- [TASK DETAILS]
Format every line of the records below as a JSON list of strings, one string per line, and skip blank lines. Leave the pictures out of the list.

- [SUPPLIED DATA]
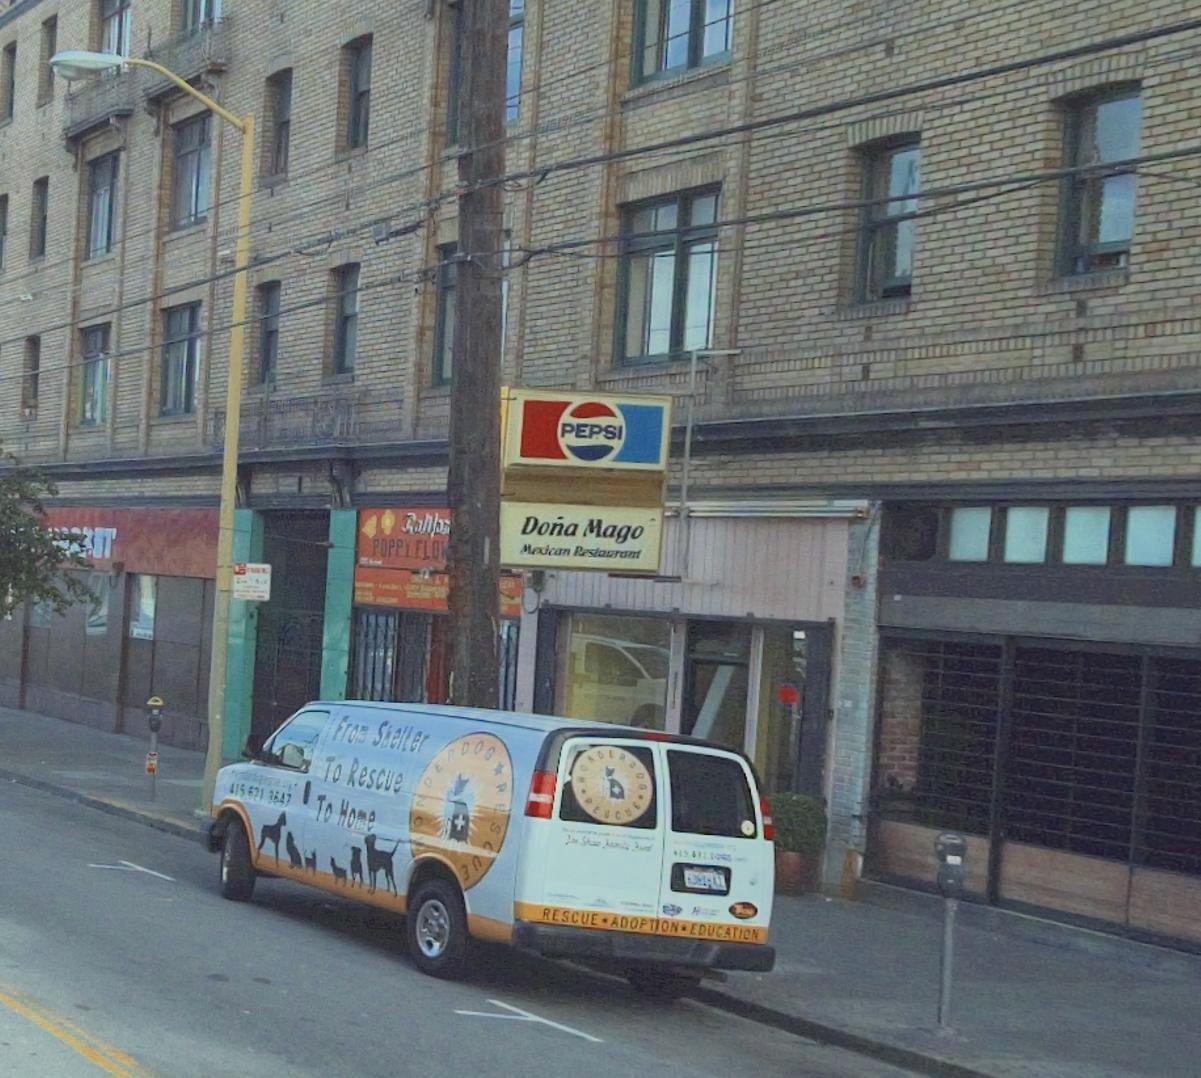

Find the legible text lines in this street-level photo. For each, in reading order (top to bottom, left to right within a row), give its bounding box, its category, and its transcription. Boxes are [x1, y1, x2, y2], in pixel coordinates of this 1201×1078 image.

[557, 419, 626, 443] None: PEPSI
[88, 524, 121, 562] BusinessName: ET
[369, 535, 444, 563] None: POPPY FLO
[515, 540, 647, 561] None: Mexican Restaurant
[516, 512, 652, 547] BusinessName: Dona Mago
[324, 710, 437, 758] None: From Shelter
[224, 779, 296, 812] None: 415 671 3547
[307, 790, 380, 838] None: To Home
[313, 750, 411, 801] None: To Rescue
[408, 733, 504, 855] None: WONDERDOG
[457, 777, 510, 888] None: RESCUE
[574, 746, 651, 793] None: WONDERDOG
[578, 793, 647, 825] None: RESCUE
[538, 903, 765, 944] None: RESCUE * ADOPTION * EDUCATION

- [TASK OUTPUT]
[
  "Find the legible text lines in this street-level photo. For each, in reading order (top to bottom, left to right within a row), give its bounding box, its category, and its transcription. Boxes are [x1, y1, x2, y2], in pixel coordinates of this 1201×1078 image.",
  "[557, 419, 626, 443] None: PEPSI",
  "[88, 524, 121, 562] BusinessName: ET",
  "[369, 535, 444, 563] None: POPPY FLO",
  "[515, 540, 647, 561] None: Mexican Restaurant",
  "[516, 512, 652, 547] BusinessName: Dona Mago",
  "[324, 710, 437, 758] None: From Shelter",
  "[224, 779, 296, 812] None: 415 671 3547",
  "[307, 790, 380, 838] None: To Home",
  "[313, 750, 411, 801] None: To Rescue",
  "[408, 733, 504, 855] None: WONDERDOG",
  "[457, 777, 510, 888] None: RESCUE",
  "[574, 746, 651, 793] None: WONDERDOG",
  "[578, 793, 647, 825] None: RESCUE",
  "[538, 903, 765, 944] None: RESCUE * ADOPTION * EDUCATION"
]